J'ignore de quel crime on a pu me noircir:
De tous ceux que j'ai faits je vais vous éclaircir.
Vous régnez vous savez combien votre naissance
Entre l'empire et vous avait mis de distance.

Les droits de mes aïeux, que Rome a consacrés,
Etaient même sans moi d'inutiles degrés.
Quand de Britannicus la mère condamnée
Laissa de Claudius disputer l'hyménée,
Parmi tant de beautés qui briguèrent son choix,
Qui de ses affranchis mendièrent les voix,
Je souhaitai son lit, dans la seule pensée
De vous laisser au trône où je serais placée.
Je fléchis mon orgueil; j'allai prier Pallas.
Son maître, chaque jour, caressé dans mes bras,
Prit insensiblement dans les yeux de sa nièce
L'amour où je voulais amener sa tendresse.
Mais ce lien du sang qui nous joignait tous deux
Ecartait Claudius d'un lit incestueux.

Il n'osait épouser la fille de son frère.

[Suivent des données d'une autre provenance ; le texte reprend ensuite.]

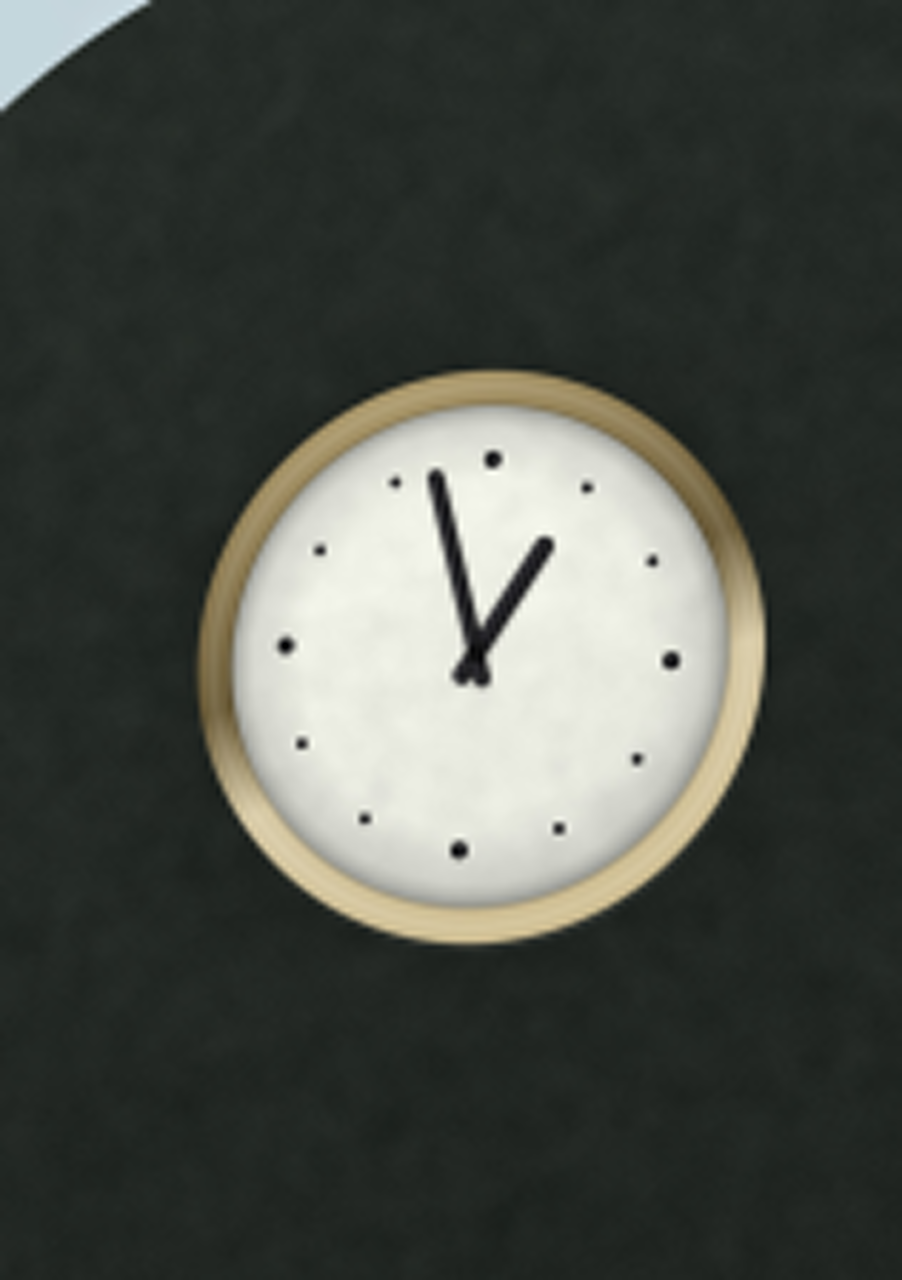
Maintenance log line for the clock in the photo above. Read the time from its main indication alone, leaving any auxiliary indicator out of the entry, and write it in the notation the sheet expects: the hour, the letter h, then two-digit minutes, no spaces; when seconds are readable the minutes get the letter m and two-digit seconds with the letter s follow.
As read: 12h57
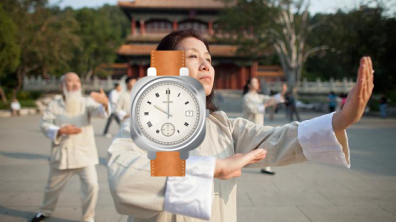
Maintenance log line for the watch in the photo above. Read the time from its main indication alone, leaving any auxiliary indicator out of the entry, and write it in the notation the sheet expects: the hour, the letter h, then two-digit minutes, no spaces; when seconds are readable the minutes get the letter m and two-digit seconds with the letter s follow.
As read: 10h00
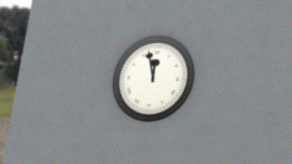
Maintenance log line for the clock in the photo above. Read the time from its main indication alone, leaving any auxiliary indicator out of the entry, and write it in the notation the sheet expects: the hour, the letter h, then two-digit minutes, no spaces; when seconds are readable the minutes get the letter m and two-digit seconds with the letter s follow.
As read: 11h57
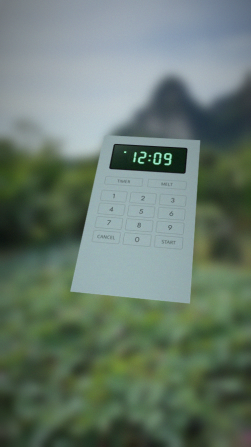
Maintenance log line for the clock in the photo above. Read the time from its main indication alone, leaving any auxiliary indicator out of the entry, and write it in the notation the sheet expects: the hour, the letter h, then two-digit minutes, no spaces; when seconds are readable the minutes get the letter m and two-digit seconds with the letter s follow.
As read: 12h09
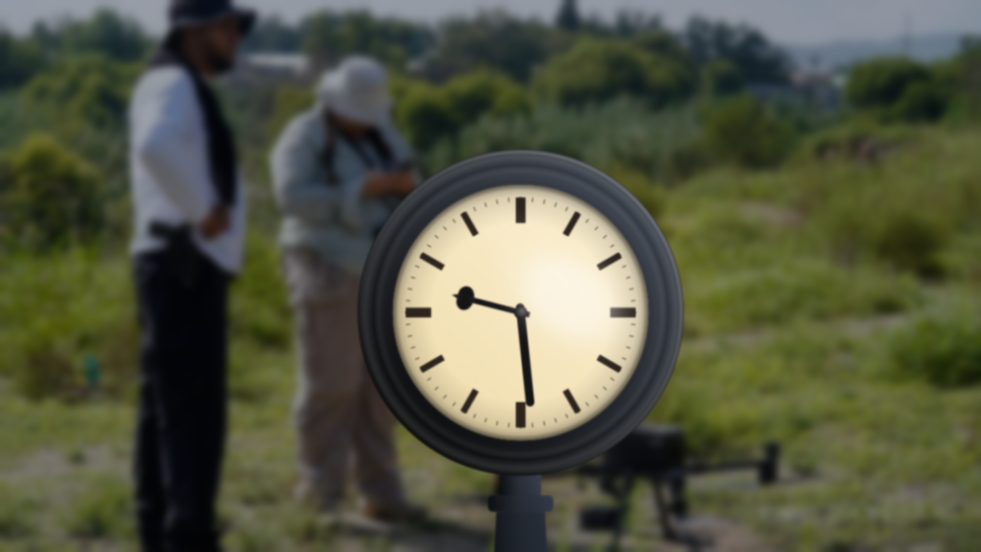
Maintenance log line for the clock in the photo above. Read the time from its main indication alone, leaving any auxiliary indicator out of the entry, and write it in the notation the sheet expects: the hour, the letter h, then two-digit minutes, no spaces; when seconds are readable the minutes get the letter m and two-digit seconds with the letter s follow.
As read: 9h29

Le sénat fut séduit : une loi moins sévère
Mit Claude dans mon lit, et Rome à mes genoux.
C'était beaucoup pour moi, ce n'était rien pour vous.
Je vous fis sur mes pas entrer dans sa famille;
Je vous nommai son gendre et vous donnai sa fille :
Silanus, qui l'aimait, s'en vit abandonné,

Et marqua de son sang ce jour infortuné.
Ce n'était rien encore. Eussiez-vous pu prétendre
Qu'un jour Claude à son fils dût préférer son gendre?
De ce même Pallas j'implorai le secours:
Claude vous adopta, vaincu par ses discours,
Vous appela Néron; et du pouvoir suprême
Voulut, avant le temps, vous faire part lui-même.
C'est alors que chacun, rappelant le passé,
Découvrit mon dessein déjà trop avancé:
Que de Britannicus la disgrace future
Des amis de son père excita le murmure.
Mes promesses aux uns éblouirent les yeux;
L'exil me delivra des plus seditieux;
Claude même, lassé de ma plainte éternelle,
Eloigna de son fils tous ceux de qui le zèle,
Engagé dès longtemps à suivre son destin,
Pouvait du trône encor lui rouvrir le chemin.